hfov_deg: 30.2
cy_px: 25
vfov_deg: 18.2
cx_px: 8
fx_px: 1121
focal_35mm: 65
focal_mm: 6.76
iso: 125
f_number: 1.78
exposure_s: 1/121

______________________________

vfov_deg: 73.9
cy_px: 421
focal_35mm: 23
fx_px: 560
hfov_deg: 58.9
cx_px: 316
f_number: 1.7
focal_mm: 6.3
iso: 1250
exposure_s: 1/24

______________________________

▶ DIRECTIVE:
Please reproduce exactly the lines in the listing above from the one containing "vfov_deg: 73.9" through the one containing "exposure_s: 1/24", both included, and nothing more.

▶ YOUR RESPONSE:
vfov_deg: 73.9
cy_px: 421
focal_35mm: 23
fx_px: 560
hfov_deg: 58.9
cx_px: 316
f_number: 1.7
focal_mm: 6.3
iso: 1250
exposure_s: 1/24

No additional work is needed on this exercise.